● Exercise objective: Beginning with the line that holds "[470,838,810,861] [470,871,817,892] [470,904,810,927]" and ending with the last line of the entries, please output each line exactly, apart from any pictures.

● Stored data:
+++
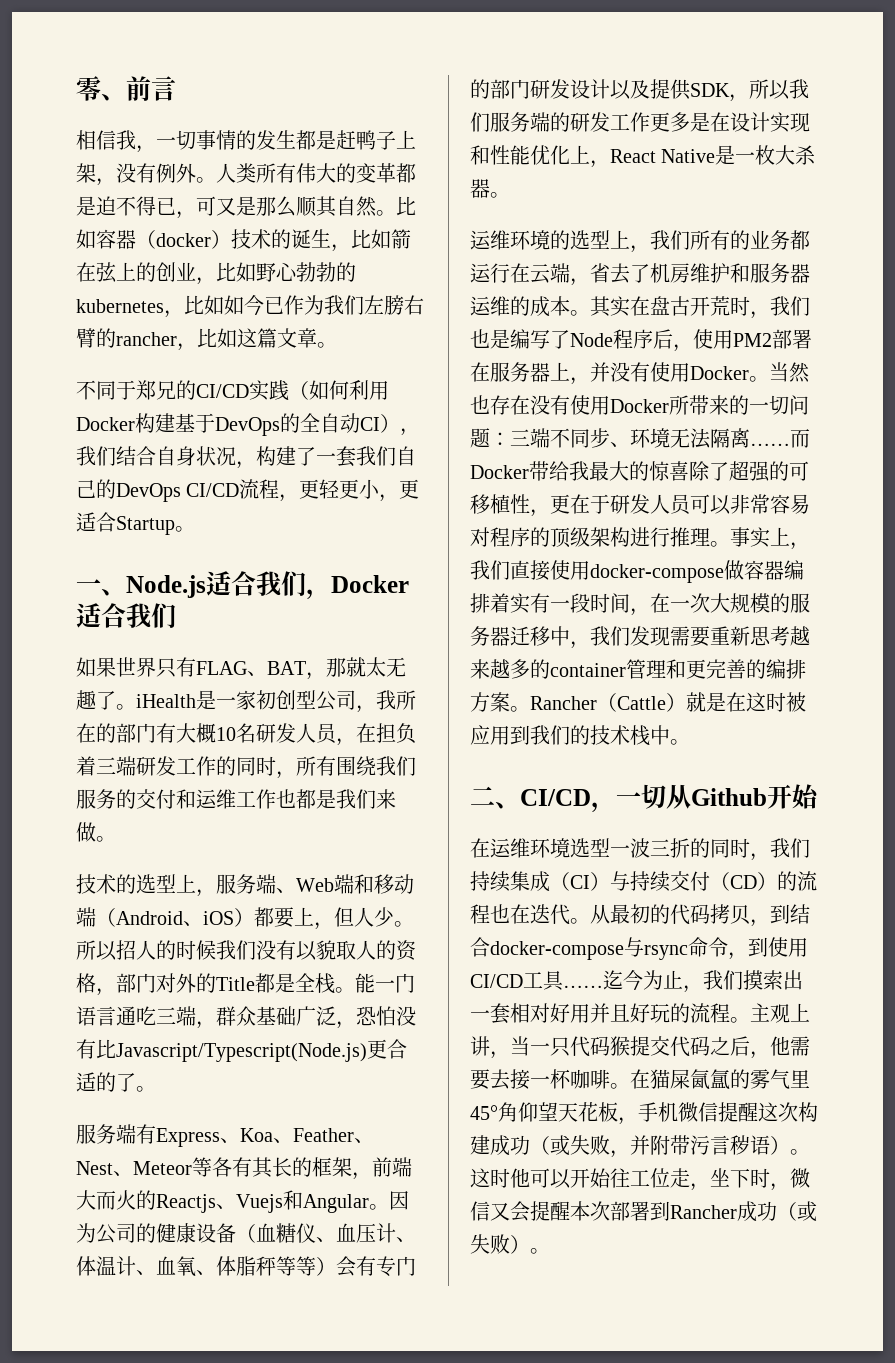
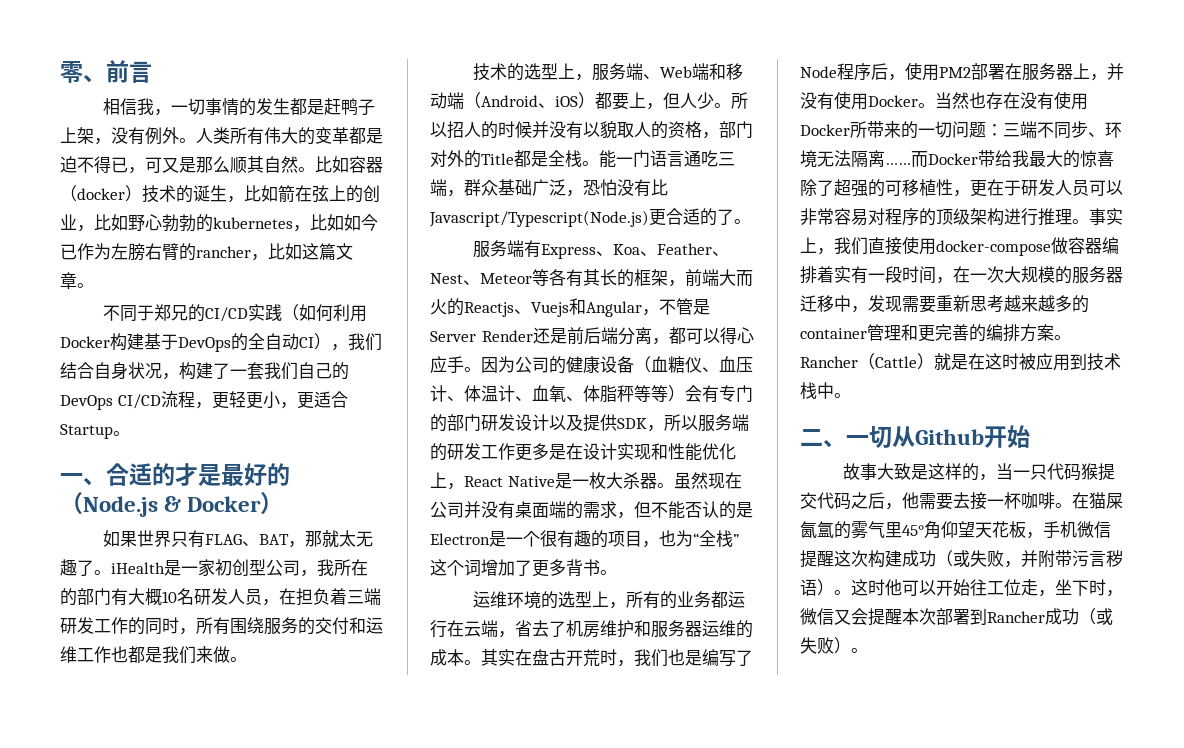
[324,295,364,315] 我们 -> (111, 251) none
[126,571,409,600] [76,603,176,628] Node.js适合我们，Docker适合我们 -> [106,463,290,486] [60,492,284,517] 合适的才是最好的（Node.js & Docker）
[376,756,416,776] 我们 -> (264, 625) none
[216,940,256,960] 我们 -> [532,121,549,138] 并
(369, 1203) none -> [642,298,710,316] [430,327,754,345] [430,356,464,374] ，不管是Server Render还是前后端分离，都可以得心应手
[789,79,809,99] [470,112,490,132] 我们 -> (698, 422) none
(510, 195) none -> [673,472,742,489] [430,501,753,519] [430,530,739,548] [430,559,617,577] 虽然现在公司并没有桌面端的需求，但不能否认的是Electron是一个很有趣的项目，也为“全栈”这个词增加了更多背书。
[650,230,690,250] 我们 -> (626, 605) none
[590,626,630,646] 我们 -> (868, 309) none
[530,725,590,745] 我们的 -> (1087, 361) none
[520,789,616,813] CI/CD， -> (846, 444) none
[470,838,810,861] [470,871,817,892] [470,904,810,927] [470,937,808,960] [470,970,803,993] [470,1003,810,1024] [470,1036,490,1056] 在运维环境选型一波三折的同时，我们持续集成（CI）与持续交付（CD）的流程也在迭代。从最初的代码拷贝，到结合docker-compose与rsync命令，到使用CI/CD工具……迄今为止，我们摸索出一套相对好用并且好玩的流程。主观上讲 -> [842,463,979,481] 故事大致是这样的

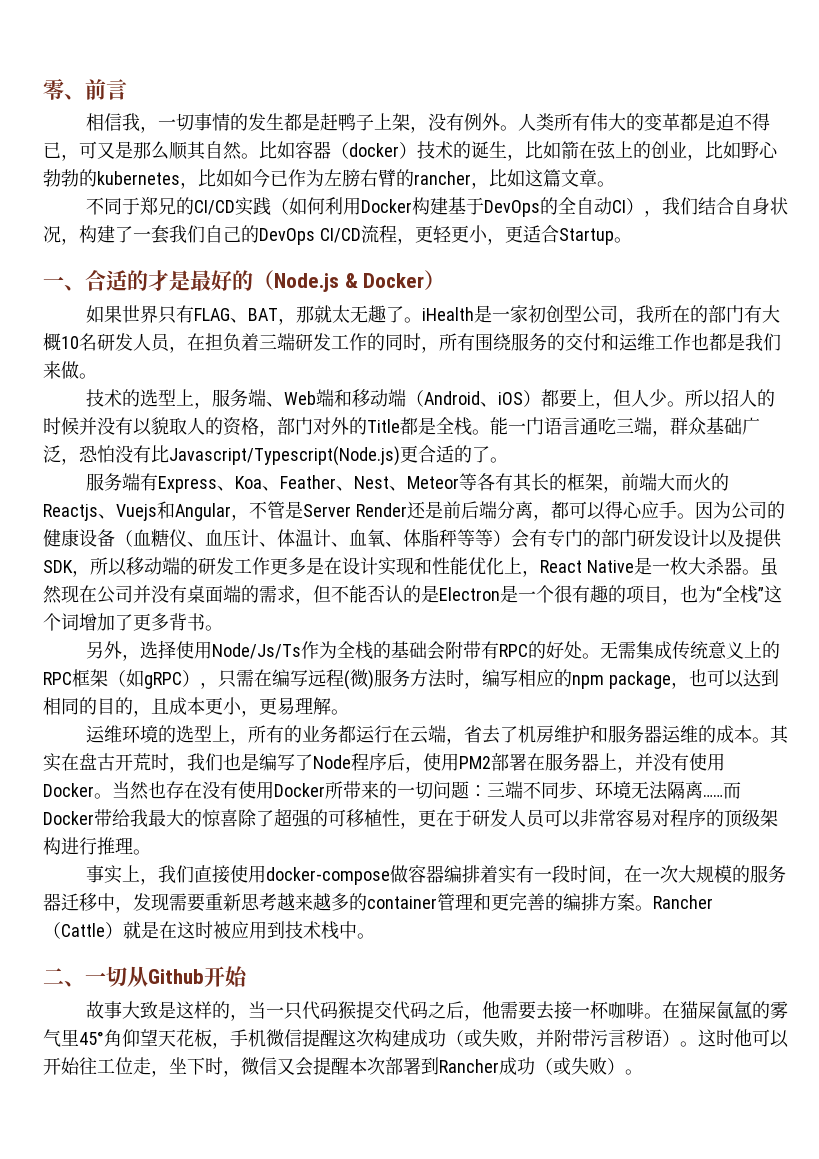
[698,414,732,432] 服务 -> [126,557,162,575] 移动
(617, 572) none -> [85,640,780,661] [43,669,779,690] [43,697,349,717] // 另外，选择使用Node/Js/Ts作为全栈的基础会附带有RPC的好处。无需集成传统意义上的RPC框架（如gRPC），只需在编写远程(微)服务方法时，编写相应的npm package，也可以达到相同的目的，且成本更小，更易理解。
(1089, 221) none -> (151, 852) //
+++
● Your solution:
[470,838,810,861] [470,871,817,892] [470,904,810,927] [470,937,808,960] [470,970,803,993] [470,1003,810,1024] [470,1036,490,1056] 在运维环境选型一波三折的同时，我们持续集成（CI）与持续交付（CD）的流程也在迭代。从最初的代码拷贝，到结合docker-compose与rsync命令，到使用CI/CD工具……迄今为止，我们摸索出一套相对好用并且好玩的流程。主观上讲 -> [842,463,979,481] 故事大致是这样的

[698,414,732,432] 服务 -> [126,557,162,575] 移动
(617, 572) none -> [85,640,780,661] [43,669,779,690] [43,697,349,717] // 另外，选择使用Node/Js/Ts作为全栈的基础会附带有RPC的好处。无需集成传统意义上的RPC框架（如gRPC），只需在编写远程(微)服务方法时，编写相应的npm package，也可以达到相同的目的，且成本更小，更易理解。
(1089, 221) none -> (151, 852) //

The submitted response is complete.